In Bayern hat es eigentlich nie aufgehört. Auf dem Fragebogen, wo Bewerber/innen des öffentlichen Dienstes Angaben über Zugehörigkeiten machen müssen, stand bekanntlich immer auch die VVN-BdA. Wir berichteten über das Urteil des Arbeitsgerichts München in Sachen Benjamin Ruß. Dass das noch steigerungsfähig ist und System hat, beweist u.a. der neue „Fall“ der Münchner Klima-Aktivistin Lisa Poettinger. Sie darf ihre Lehramtsausbildung nicht abschließen. Dazu die GEW: „Lisa hatte mit dem Abitur eine Auszeichnung für besonderes ehrenamtliches Engagement durch ihren Einsatz für Geflüchtete erhalten. Die über die Jahre ihres Aktivismus gewachsene Erkenntnis, dass unendliches Wachstum auf einer Erde mit begrenzten Ressourcen nicht möglich ist, führte sie zum Offenen Antikapitalistischen Klimatreffen München, wo sie sich auch während ihres Studiums weiter engagierte. Dieses organisierte zum Beispiel eine Kampagne im von Armut betroffenen Münchner Viertel Hasenbergl gegen eine Autobahn durch Parks und Spielplätze oder Proteste gegen die Automobilmesse IAA. Deshalb wirft das bayerische Kultusministerium Lisa nun u. a. vor, eine Verfassungsfeindin zu sein.“ Ihre Anwältin: Hier „liegt ein staatliches Ausbildungsverbot vor. Die Staatsregierung verstößt damit grob gegen das Grundrecht auf freie Berufswahl, Art. 12 Abs. 1 GG.“ Und noch vieles andere mehr. Der 105seitige Ablehnungsschriftsatz, der als Erkenntnisquelle eigentlich nur den „Verfassungsschutz“ zitiert, wäre eine gute Kabarettvorlage – ist aber bitterer, die berufliche Existenz zerstörender Ernst! Nur ein Beispiel: Lisa hatte beim Protest gegen die Internationale Automobil-Ausstellung den Begriff „Profitmaximierung“ verwendet. Der stamme „aus dem Kommunismus und wertet Gewinnstreben in der Wirtschaft ab“. Dass auch der bayerische Gesundheitsminister meint, „das Streben nach Profitmaximierung steht in einem Zielkonflikt mit einer am Wohl der Patientinnen und Patienten ausgerichteten Versorgung“, weiß man beim „Verfassungsschutz“ offenbar nicht.

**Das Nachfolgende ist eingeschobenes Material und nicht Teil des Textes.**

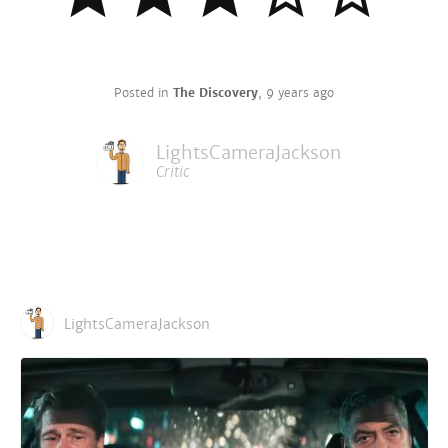
Posted in
The Discovery
,
9 years ago
LightsCameraJackson
Critic
LightsCameraJackson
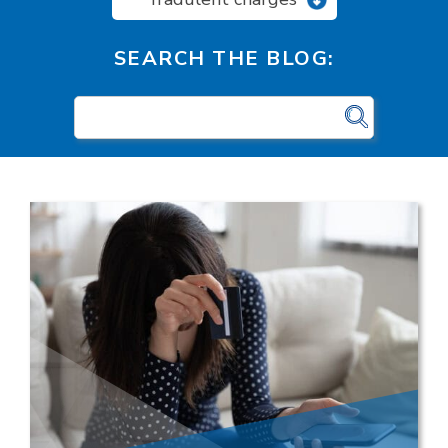
SEARCH THE BLOG:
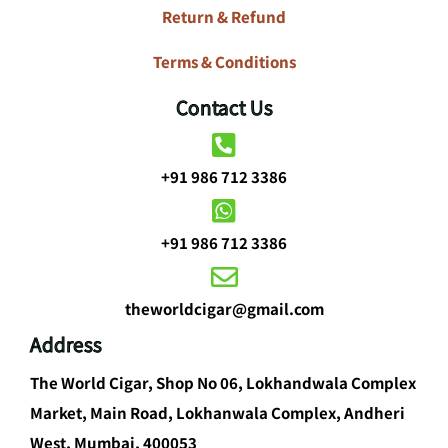
Return & Refund
Terms & Conditions
Contact Us
+91 986 712 3386
+91 986 712 3386
theworldcigar@gmail.com
Address
The World Cigar, Shop No 06, Lokhandwala Complex
Market, Main Road, Lokhanwala Complex, Andheri
West, Mumbai, 400053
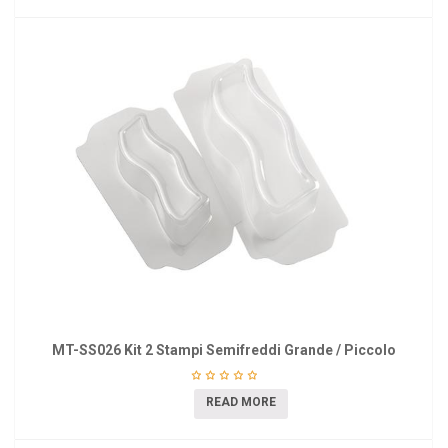
MT-SS026 Kit 2 Stampi Semifreddi Grande / Piccolo
READ MORE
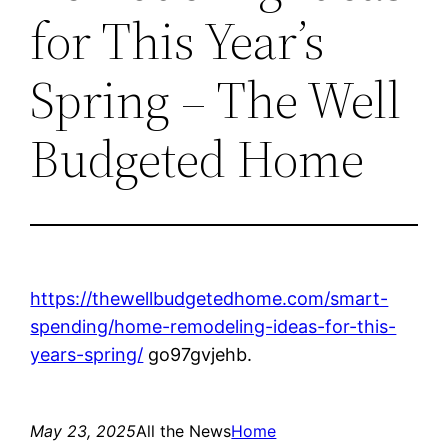
for This Year’s
Spring – The Well
Budgeted Home
https://thewellbudgetedhome.com/smart-
spending/home-remodeling-ideas-for-this-
years-spring/
go97gvjehb.
May 23, 2025
All the News
Home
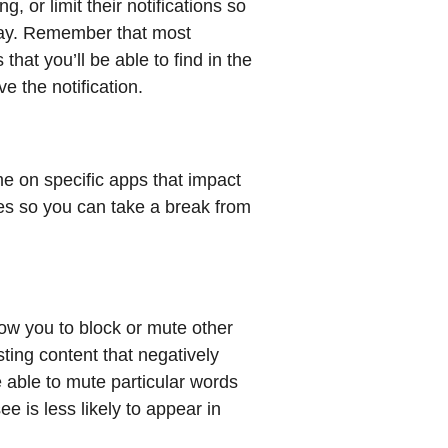
, or limit their notifications so
 day. Remember that most
that you’ll be able to find in the
e the notification.
ime on specific apps that impact
es so you can take a break from
low you to block or mute other
ting content that negatively
e able to mute particular words
e is less likely to appear in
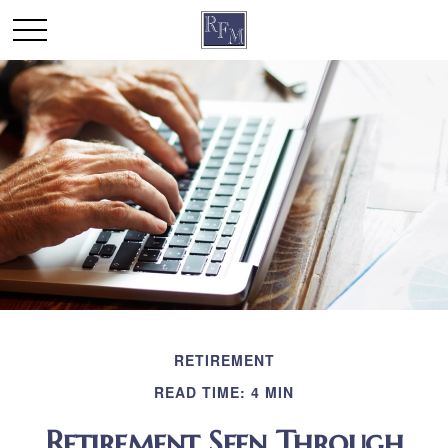
RETIREMENT
READ TIME: 4 MIN
Retirement Seen Through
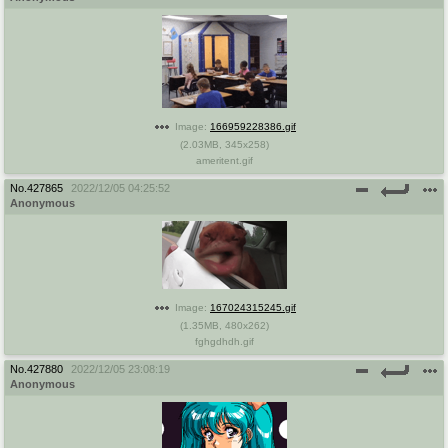
Image:
166959228386.gif
(
2.03MB
,
345x258
)
ameritent.gif
No.
427865
2022/12/05 04:25:52
Anonymous
Image:
167024315245.gif
(
1.35MB
,
480x262
)
fghgdhdh.gif
No.
427880
2022/12/05 23:08:19
Anonymous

Kapitalismuskritiker, Befürworter gewerkschaftlicher Kampfformen sind in dieser Geheimdienst-Welt „Extremisten“. Der Lack ist ab von den Beteuerungen, es gehe bei den „neuen“ Berufsverboten „eigentlich“ um verkappte Neonazis oder „Islamisten“. Wir können es nicht oft genug betonen: Unrecht wird nicht dadurch zu Recht, dass es die vermeintlich „Richtigen“ trifft. International verbindliche Grundnormen des Arbeitsrechts und die Menschenrechte gelten für alle – auch das Verbot politischer Diskriminierung im Beruf. Das Allgemeine Gleichbehandlungsgesetz, die Umsetzung entsprechender völkerrechtlicher Verpflichtungen, muss tatsächlich gelebt werden. Auch und gerade im öffentlichen Dienst. Auch und nicht nur in Bayern.